Close-Board Fencing
/ kləʊs bɔːd ˈfɛnsɪŋ /
Also known as: feather-edge fencing, featheredge board fencing, closeboard fencing
Definition
Close-board fencing is a traditional site-built timber garden fence consisting of tanalised (pressure-treated) softwood components: square-section posts set in concrete at minimum 600mm depth for a 1.8m fence; triangular arris rails mortised into the posts (2 rails to 1.2m, 3 rails to 1.8m); overlapping tapered feather-edge boards nailed to the arris rails with 25mm overlap; and a gravel board at the base to keep boards clear of ground contact. More durable and repairable than panel fencing - individual boards can be replaced without disturbing the structure. Standard heights: 1.2m, 1.5m, and 1.8m. Permitted development (no planning permission) up to 2m in England, or 1m adjacent to a vehicular highway. Posts are the primary failure point - concrete spurs or hot-dip galvanised steel post supports extend post life.
In practice
Close-board fencing outlasts panel fencing by a significant margin when built correctly from tanalised components, with posts at the correct depth in concrete. The most common failure point is the post, which rots at ground level even in pressure-treated timber given enough time - typically 10-20 years depending on species, treatment, and soil conditions. Concrete spur posts (short concrete posts set in the ground with the timber post bolted above ground level) eliminate post-in-ground rot entirely and allow the timber post to be replaced without breaking out the concrete base.
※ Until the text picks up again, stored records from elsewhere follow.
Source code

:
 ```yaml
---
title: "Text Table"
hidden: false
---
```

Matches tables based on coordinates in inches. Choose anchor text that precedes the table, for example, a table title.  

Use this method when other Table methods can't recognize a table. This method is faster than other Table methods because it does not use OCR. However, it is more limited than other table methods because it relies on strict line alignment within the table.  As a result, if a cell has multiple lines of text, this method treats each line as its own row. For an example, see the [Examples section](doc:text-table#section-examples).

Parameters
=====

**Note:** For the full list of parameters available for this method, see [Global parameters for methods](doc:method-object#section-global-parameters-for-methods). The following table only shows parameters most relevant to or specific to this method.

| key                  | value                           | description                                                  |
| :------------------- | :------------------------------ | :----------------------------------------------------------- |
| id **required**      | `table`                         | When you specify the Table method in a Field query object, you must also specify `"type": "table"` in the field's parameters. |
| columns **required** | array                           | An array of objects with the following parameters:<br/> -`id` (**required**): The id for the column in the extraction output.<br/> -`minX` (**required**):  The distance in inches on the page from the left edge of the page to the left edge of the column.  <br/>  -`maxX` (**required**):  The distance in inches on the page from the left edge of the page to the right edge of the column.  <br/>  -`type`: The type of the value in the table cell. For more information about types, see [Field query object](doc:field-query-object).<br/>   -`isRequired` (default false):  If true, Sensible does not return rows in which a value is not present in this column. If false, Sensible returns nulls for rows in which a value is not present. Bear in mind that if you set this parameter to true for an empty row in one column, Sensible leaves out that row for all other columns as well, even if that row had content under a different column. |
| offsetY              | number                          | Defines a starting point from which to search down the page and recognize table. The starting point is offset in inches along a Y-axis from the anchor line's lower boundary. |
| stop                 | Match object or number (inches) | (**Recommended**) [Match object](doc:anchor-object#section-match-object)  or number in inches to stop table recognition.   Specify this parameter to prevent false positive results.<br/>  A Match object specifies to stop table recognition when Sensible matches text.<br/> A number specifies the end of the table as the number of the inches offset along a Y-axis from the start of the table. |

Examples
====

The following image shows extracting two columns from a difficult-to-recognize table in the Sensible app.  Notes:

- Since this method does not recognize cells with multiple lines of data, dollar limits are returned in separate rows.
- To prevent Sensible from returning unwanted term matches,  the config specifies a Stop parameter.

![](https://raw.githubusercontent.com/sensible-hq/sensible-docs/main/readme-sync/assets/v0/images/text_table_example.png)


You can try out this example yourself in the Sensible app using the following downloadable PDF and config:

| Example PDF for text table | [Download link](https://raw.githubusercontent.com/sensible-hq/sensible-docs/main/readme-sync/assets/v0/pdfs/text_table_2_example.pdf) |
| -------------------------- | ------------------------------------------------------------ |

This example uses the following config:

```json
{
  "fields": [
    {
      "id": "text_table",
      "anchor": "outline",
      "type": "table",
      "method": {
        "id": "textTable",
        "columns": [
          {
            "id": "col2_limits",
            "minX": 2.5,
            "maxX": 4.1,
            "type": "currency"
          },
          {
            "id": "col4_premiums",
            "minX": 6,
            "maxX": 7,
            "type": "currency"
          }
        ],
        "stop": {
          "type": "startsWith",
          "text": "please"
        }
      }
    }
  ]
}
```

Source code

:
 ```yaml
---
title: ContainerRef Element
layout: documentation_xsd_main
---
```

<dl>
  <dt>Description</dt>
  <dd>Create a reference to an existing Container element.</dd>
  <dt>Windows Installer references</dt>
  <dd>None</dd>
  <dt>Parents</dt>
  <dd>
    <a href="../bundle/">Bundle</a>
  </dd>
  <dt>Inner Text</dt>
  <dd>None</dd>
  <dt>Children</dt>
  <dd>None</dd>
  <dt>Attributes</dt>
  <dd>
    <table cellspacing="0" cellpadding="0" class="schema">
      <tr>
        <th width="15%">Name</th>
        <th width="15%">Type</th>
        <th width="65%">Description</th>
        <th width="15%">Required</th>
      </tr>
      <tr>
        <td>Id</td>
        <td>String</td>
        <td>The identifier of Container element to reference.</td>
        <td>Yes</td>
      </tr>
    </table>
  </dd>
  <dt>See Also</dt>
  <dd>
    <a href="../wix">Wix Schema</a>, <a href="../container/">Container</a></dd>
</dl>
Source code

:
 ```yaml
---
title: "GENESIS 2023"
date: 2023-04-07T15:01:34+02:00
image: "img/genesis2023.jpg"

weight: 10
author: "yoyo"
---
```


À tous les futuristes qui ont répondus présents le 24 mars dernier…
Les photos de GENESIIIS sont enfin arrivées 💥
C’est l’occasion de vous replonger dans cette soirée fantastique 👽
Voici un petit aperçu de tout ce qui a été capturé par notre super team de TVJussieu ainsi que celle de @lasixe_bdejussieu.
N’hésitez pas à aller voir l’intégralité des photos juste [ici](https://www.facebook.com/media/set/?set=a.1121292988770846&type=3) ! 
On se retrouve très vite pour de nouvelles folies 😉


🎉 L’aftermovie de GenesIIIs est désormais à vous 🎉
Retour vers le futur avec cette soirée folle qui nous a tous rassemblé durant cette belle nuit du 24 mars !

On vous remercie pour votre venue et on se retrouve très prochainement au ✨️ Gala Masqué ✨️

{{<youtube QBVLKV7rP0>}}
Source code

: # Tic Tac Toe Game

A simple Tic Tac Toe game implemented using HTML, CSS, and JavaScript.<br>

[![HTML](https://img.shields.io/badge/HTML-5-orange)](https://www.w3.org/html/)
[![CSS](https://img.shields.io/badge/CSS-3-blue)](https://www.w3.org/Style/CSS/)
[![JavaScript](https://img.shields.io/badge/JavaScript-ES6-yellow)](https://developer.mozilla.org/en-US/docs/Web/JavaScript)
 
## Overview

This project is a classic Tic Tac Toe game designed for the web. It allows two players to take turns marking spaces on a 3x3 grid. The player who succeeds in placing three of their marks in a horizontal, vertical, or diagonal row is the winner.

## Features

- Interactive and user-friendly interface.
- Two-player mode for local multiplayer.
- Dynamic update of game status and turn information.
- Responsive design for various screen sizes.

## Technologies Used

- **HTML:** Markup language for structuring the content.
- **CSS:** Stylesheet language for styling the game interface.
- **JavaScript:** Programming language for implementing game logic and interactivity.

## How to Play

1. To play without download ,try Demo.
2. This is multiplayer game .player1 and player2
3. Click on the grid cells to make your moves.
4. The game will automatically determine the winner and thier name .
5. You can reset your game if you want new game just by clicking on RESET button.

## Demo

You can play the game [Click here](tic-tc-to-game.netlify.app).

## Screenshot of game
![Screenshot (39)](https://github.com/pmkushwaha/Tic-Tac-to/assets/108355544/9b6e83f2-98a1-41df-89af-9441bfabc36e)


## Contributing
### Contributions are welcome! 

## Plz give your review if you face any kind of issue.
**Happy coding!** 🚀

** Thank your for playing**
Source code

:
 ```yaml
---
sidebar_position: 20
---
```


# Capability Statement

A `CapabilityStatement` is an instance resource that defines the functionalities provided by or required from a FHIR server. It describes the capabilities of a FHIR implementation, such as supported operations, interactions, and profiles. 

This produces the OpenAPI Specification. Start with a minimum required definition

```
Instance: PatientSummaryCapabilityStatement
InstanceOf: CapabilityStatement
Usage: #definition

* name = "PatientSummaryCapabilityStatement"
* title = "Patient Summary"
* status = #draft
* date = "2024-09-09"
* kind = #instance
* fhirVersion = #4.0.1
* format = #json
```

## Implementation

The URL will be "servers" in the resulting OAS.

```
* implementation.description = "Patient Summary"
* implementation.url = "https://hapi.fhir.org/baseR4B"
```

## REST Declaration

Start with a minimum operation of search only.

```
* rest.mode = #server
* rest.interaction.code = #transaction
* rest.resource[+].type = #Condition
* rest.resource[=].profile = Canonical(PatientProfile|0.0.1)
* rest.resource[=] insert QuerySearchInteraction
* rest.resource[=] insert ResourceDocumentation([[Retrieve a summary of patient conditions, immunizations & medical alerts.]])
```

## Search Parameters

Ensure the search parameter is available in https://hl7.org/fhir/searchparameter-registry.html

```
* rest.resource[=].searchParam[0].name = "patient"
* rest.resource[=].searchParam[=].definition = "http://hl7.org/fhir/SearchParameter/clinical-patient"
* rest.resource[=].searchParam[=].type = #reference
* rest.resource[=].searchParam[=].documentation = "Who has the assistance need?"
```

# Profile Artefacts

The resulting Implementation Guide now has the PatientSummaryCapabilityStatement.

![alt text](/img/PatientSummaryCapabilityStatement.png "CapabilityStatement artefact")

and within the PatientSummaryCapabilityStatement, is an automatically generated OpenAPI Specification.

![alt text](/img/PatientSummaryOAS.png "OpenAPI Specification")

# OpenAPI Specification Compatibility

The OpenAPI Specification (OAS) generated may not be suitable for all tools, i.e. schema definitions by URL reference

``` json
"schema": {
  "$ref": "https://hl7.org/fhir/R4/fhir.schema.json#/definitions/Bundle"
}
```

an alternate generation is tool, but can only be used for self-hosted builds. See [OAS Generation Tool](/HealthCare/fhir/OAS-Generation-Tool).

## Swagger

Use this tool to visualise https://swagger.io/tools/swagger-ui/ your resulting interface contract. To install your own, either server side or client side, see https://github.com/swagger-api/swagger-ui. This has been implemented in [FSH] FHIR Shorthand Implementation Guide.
The gravel board is a frequently omitted component on cost grounds, but its omission significantly reduces fence life - without it, the bottom of the feather-edge boards sit on or in the soil and rot rapidly. Gravel boards themselves will eventually rot (being in contact with the ground) but they are cheaper and easier to replace than the full run of feather-edge boards. Concrete gravel boards (precast concrete board) eliminate this maintenance issue entirely and are strongly preferred for long-life fencing. The post cap (a pyramidal or angled cap on top of each post) sheds water and prevents end-grain rot at the post top - often omitted but a worthwhile addition.